▶ [課題]:
タルト・ブルダルーについての文章を、一字も変えずに全文引用せよ。

▶ [原文抜粋]:
+++
タルト・ブルダルー

文字数 1,390文字

 こちらはケーキ屋よりも、パン屋で見かけることが多いかもしれません
 それでもヴィエノワズリーというわけではなく、ちゃんとしたお菓子です

 構成は単純
 今日においてはタルト生地・アーモンドクリーム、洋梨の3つが揃っていればタルト・ブルダルーと認識されると思います
 
 実際、タルト生地はパート・シュクレでもサブレでもブリゼでもフィユテでも問題ないです〈たいていシュクレかサブレ〉
 クリームもフランジパーヌ〈アーモンドクリーム+カスタードクリーム〉ではなく、アーモンドクリームでOK
 手間と費用の関係上、最近ではフランジパーヌを使っているお店は非常に少ないでしょうし

 さて、このお菓子は非常にシンプル
 構成だけで言うなら、タルト・オ・ポワール〈洋梨のタルト〉とまったく同じ
 生地にクリームと洋梨を詰め込んだ(フィリング)して、オーブンで仕上げる焼きっぱなしのタルト(最後、艶出しにナパージュは使う)
+++
▶ [所与のデータ]:
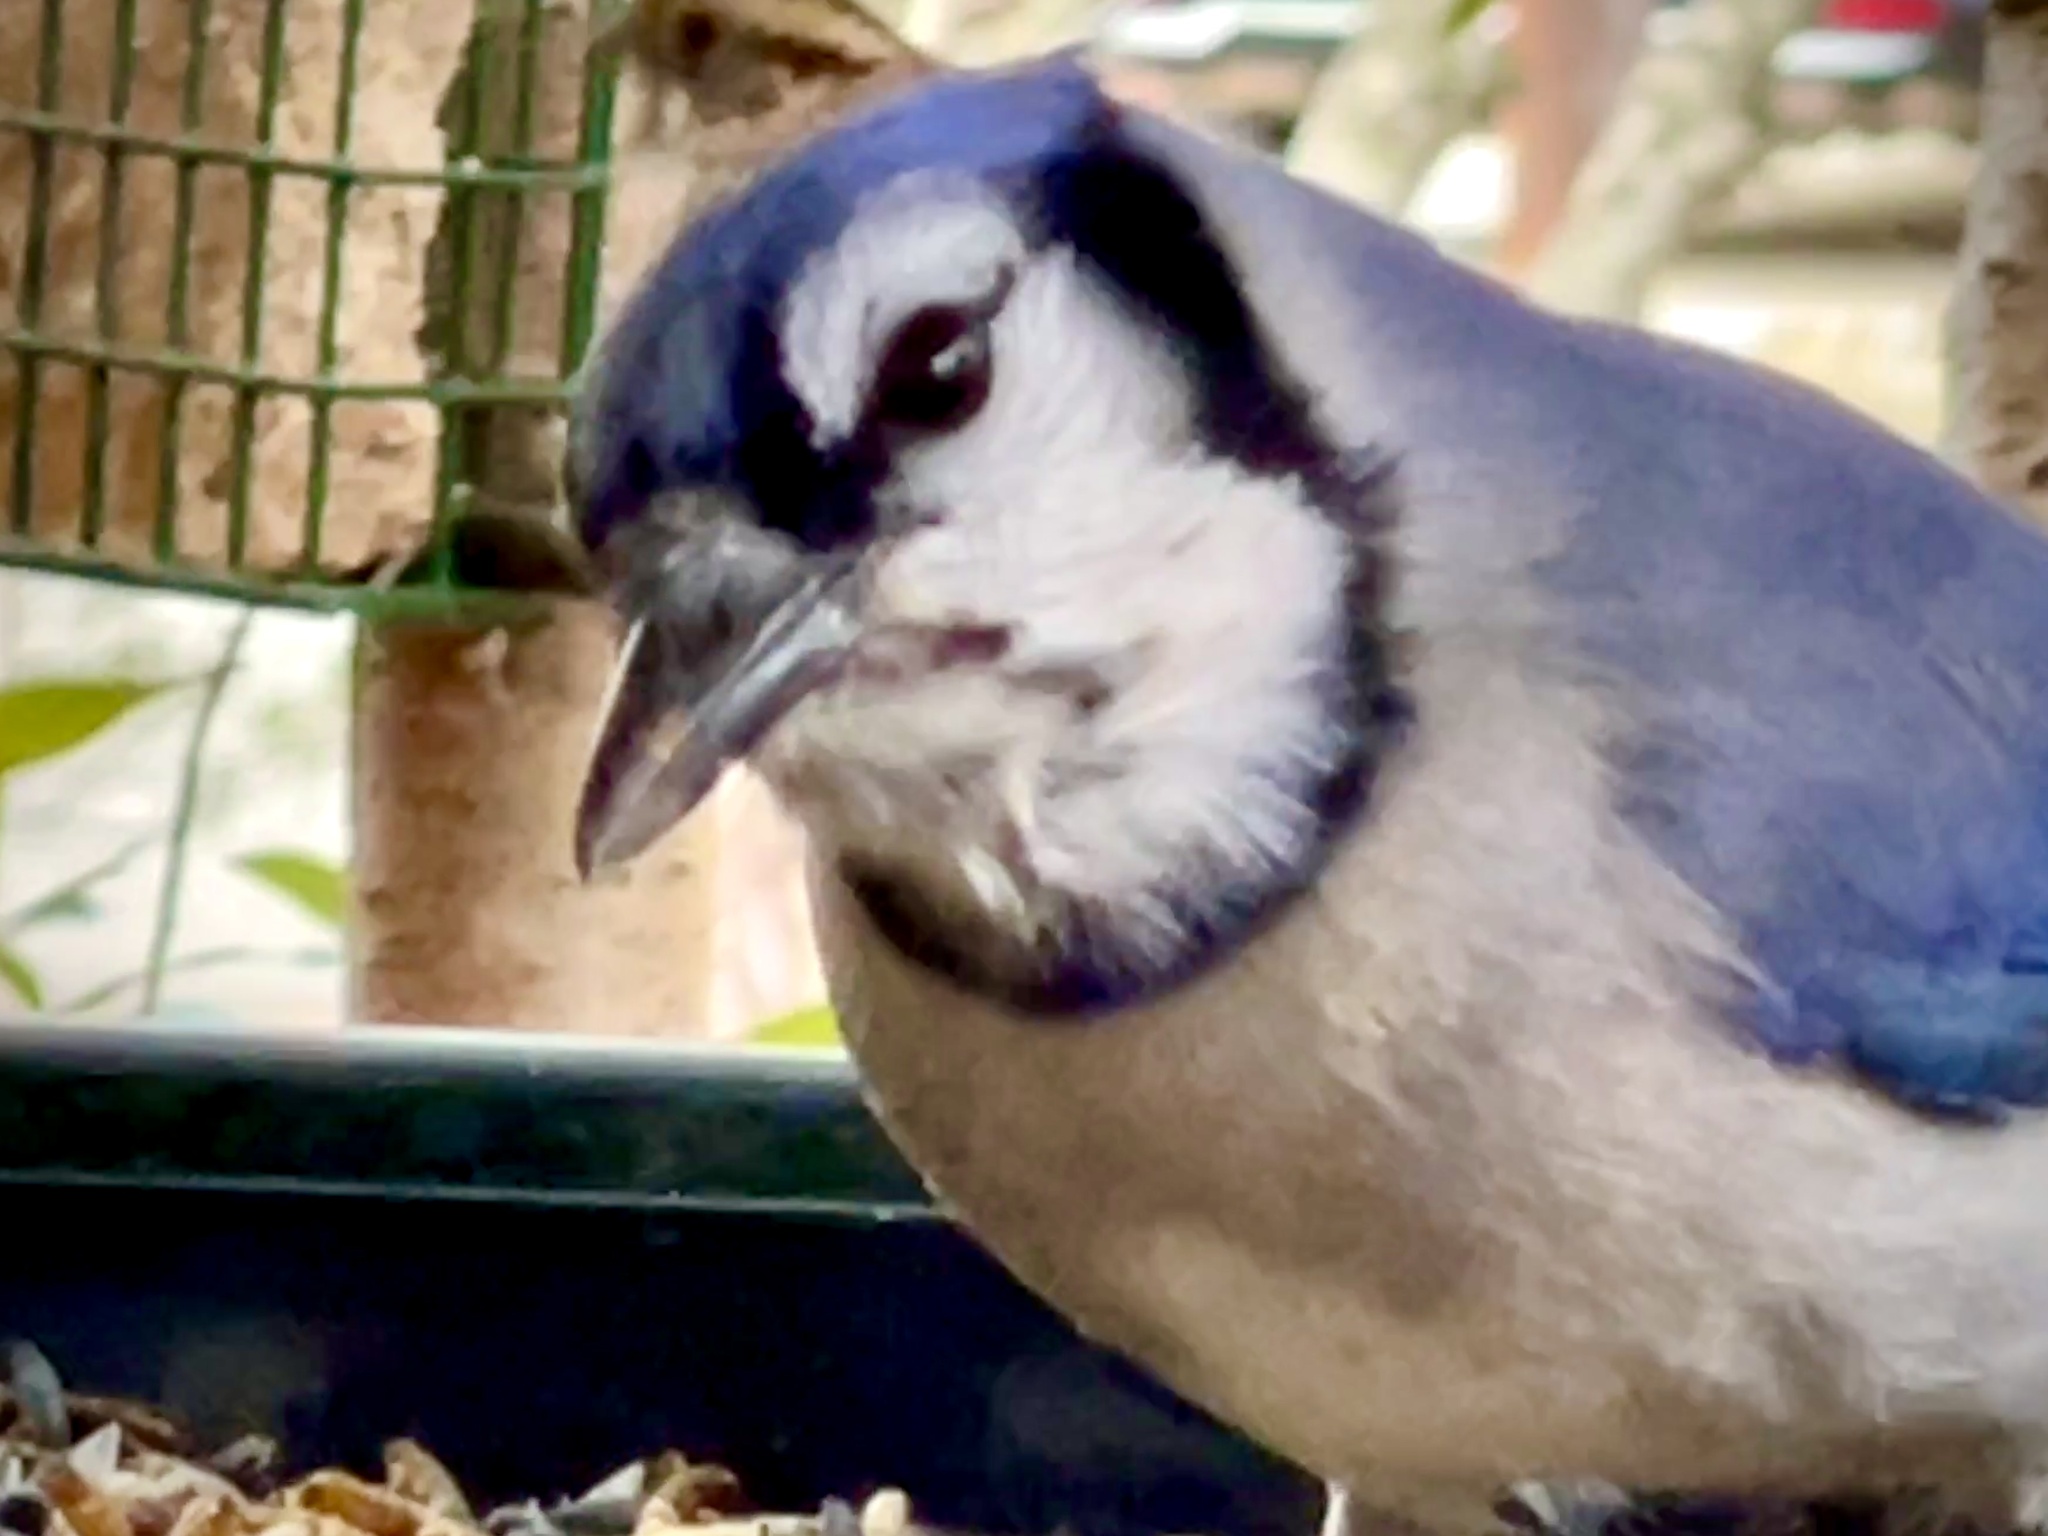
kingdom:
+++
▶ [以下が出力]:
タルト・ブルダルー

文字数 1,390文字

 こちらはケーキ屋よりも、パン屋で見かけることが多いかもしれません
 それでもヴィエノワズリーというわけではなく、ちゃんとしたお菓子です

 構成は単純
 今日においてはタルト生地・アーモンドクリーム、洋梨の3つが揃っていればタルト・ブルダルーと認識されると思います
 
 実際、タルト生地はパート・シュクレでもサブレでもブリゼでもフィユテでも問題ないです〈たいていシュクレかサブレ〉
 クリームもフランジパーヌ〈アーモンドクリーム+カスタードクリーム〉ではなく、アーモンドクリームでOK
 手間と費用の関係上、最近ではフランジパーヌを使っているお店は非常に少ないでしょうし

 さて、このお菓子は非常にシンプル
 構成だけで言うなら、タルト・オ・ポワール〈洋梨のタルト〉とまったく同じ
 生地にクリームと洋梨を詰め込んだ(フィリング)して、オーブンで仕上げる焼きっぱなしのタルト(最後、艶出しにナパージュは使う)